Content starts

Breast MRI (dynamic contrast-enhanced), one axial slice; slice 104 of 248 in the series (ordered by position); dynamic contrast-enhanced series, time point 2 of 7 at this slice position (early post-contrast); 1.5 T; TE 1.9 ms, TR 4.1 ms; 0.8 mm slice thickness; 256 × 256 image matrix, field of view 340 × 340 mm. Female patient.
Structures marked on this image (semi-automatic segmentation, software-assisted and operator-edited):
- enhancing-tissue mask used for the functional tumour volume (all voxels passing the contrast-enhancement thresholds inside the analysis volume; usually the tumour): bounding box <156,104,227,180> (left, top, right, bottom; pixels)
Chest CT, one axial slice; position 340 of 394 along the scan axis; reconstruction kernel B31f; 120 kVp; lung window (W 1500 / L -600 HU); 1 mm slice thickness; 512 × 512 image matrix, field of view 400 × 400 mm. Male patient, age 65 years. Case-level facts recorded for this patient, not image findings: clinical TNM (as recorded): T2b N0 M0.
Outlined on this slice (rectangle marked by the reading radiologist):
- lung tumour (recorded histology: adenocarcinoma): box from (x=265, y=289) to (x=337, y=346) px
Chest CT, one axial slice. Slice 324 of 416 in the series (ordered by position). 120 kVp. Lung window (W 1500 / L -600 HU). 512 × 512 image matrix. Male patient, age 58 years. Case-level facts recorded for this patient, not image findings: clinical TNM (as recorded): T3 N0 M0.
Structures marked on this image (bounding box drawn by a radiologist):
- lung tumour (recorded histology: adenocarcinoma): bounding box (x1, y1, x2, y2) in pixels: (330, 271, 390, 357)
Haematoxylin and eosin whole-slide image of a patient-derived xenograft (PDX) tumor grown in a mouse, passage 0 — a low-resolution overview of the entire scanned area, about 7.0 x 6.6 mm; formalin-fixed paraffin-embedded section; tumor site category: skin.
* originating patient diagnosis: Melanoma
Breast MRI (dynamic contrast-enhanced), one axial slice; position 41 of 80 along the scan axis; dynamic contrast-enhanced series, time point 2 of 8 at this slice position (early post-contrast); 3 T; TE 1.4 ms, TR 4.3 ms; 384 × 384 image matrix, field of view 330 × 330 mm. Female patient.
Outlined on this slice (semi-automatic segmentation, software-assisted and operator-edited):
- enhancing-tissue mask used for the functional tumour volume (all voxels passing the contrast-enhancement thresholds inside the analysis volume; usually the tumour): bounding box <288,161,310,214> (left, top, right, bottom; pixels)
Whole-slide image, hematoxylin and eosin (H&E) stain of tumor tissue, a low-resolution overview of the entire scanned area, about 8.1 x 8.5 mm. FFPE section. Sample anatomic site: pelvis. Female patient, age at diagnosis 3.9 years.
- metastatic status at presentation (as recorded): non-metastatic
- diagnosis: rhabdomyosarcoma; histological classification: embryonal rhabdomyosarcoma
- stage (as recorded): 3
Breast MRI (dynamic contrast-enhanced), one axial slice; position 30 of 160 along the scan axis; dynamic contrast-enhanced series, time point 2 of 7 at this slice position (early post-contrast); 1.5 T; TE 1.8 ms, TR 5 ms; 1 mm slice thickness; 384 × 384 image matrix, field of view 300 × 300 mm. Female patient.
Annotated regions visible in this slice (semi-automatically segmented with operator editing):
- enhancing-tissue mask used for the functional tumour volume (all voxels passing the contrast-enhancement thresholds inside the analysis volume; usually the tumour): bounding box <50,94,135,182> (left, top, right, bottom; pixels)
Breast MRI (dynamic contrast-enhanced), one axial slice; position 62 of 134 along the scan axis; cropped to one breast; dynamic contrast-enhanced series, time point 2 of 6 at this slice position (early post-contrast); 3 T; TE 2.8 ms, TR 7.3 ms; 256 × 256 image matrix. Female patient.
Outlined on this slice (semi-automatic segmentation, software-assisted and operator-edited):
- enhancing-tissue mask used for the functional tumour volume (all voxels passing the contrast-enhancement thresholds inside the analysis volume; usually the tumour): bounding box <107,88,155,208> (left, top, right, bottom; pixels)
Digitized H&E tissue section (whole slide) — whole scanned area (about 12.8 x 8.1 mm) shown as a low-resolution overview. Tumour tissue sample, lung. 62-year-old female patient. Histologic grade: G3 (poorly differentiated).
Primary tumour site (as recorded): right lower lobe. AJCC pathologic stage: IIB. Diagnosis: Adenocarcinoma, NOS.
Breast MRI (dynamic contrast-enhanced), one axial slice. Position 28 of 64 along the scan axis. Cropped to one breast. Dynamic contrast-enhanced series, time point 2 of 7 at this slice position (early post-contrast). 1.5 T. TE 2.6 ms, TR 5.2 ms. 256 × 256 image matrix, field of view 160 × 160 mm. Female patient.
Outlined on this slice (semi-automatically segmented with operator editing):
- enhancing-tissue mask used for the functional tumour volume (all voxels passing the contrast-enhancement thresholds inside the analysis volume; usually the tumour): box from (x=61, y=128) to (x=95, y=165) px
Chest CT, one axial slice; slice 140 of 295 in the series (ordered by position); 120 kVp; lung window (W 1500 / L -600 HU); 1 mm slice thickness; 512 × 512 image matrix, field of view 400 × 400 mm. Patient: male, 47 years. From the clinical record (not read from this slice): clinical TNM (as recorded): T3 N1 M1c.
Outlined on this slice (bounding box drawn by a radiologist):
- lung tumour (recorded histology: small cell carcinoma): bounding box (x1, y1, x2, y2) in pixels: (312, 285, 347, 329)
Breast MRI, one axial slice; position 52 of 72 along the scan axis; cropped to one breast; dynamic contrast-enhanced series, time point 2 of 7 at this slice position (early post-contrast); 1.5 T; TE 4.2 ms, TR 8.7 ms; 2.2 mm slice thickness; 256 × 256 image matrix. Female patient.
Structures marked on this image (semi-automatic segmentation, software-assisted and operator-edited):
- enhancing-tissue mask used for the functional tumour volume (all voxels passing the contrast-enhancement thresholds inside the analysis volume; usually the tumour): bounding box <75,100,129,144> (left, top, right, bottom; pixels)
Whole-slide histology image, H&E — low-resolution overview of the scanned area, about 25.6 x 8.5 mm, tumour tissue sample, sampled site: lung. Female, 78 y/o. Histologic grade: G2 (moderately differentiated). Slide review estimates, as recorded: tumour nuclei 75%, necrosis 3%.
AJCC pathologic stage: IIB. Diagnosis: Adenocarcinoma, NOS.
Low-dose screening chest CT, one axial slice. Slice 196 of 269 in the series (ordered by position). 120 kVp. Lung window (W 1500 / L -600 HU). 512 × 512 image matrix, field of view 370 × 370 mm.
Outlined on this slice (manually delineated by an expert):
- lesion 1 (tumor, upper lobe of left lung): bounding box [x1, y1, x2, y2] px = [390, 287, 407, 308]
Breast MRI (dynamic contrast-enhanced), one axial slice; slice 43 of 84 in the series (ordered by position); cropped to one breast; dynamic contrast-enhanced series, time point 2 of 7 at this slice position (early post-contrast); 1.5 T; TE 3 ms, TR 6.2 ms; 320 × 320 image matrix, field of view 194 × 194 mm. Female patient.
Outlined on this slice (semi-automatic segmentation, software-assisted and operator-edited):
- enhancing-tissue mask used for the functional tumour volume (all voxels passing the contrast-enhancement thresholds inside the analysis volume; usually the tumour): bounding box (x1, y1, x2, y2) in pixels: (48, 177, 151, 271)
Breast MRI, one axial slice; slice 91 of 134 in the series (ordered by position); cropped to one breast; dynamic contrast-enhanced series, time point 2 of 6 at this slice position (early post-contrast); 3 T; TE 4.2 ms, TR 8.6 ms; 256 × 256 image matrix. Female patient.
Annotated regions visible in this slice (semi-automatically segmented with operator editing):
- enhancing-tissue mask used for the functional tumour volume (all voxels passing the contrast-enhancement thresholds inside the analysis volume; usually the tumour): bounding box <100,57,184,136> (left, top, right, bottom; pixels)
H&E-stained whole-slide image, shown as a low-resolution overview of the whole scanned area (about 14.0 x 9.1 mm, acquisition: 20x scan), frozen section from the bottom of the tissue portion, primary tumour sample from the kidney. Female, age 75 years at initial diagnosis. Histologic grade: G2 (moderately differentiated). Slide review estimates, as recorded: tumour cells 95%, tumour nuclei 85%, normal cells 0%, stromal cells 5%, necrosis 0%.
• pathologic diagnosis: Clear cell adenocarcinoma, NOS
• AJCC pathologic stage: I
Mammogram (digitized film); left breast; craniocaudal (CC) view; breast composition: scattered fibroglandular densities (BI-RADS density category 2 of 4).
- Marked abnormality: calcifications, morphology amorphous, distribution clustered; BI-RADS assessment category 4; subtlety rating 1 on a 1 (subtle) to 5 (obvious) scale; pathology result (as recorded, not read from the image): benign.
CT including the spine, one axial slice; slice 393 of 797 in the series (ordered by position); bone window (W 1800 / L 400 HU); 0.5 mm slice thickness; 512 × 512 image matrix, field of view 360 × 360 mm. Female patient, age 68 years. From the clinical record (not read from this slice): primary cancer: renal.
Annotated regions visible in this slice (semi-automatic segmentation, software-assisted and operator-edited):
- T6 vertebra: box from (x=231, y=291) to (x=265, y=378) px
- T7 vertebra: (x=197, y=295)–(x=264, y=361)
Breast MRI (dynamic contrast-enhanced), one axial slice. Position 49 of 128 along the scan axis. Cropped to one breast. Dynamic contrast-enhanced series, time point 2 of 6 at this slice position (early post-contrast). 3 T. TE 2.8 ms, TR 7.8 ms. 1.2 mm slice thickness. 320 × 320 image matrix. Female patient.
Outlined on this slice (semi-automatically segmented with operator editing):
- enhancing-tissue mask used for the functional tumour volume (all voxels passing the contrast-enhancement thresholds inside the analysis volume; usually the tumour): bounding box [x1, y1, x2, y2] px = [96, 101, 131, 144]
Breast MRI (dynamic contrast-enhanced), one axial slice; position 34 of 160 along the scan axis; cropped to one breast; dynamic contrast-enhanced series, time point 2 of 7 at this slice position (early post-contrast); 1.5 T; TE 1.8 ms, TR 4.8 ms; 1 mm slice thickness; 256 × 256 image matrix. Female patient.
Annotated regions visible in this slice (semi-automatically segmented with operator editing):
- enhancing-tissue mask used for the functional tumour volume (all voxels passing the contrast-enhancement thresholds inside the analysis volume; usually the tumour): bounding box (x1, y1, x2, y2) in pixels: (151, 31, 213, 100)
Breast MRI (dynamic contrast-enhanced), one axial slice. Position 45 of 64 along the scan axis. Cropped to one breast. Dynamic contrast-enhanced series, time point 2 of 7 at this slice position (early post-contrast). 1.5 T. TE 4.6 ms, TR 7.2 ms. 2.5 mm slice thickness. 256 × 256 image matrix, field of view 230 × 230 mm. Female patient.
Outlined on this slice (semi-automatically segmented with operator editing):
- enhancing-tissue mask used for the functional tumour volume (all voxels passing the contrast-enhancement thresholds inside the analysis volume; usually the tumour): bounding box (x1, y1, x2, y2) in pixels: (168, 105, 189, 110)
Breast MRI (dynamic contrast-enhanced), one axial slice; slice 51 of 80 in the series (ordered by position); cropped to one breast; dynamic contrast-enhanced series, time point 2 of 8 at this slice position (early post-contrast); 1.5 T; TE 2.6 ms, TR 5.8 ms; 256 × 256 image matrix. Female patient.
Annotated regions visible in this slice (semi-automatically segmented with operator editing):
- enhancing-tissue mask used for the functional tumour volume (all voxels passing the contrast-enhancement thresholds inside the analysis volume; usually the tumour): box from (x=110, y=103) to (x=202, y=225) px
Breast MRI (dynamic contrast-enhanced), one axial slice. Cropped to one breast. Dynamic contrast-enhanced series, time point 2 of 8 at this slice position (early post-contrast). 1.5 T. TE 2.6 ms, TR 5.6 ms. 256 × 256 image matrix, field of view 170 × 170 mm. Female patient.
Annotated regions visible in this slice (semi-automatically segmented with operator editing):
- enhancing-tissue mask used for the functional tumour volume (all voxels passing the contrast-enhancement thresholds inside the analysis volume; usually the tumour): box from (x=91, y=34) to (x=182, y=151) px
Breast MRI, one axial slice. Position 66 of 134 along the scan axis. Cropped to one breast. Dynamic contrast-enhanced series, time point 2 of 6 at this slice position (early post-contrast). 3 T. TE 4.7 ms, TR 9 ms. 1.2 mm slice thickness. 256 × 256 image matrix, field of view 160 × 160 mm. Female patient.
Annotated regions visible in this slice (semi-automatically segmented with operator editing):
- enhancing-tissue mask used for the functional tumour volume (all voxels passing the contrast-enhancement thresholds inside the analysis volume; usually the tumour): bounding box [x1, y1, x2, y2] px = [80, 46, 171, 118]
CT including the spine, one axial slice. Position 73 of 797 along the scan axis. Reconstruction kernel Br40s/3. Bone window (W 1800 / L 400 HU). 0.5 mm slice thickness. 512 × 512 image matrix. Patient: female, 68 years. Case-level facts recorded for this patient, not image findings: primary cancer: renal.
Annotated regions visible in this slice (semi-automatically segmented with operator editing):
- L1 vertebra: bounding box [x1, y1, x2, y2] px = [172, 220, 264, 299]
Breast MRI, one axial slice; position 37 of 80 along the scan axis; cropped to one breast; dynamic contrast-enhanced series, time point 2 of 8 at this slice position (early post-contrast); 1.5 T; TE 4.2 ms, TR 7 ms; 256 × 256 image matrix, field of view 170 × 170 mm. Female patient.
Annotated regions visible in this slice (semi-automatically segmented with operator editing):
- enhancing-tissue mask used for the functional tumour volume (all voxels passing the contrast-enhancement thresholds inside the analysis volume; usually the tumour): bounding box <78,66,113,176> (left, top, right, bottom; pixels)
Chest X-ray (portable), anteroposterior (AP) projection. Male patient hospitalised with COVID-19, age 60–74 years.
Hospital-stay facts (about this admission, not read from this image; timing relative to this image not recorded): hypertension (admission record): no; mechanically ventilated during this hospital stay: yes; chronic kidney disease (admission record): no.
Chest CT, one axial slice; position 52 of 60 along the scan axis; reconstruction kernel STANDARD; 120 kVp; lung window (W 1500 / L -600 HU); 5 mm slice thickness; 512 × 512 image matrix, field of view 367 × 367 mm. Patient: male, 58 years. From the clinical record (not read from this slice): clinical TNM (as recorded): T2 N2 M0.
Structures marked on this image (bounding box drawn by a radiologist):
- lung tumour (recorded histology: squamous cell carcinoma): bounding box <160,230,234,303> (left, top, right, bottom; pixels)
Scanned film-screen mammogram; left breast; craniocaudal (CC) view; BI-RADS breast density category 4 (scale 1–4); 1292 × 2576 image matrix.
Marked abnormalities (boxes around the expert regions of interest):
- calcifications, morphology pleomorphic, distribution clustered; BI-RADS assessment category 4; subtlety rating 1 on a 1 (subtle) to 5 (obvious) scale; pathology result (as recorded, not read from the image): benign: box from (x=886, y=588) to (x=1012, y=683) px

Content ends

_Task instructions_
Show the lines of the data that hold the word "radiologist".

_Output below_
Outlined on this slice (rectangle marked by the reading radiologist):
Structures marked on this image (bounding box drawn by a radiologist):
Outlined on this slice (bounding box drawn by a radiologist):
Structures marked on this image (bounding box drawn by a radiologist):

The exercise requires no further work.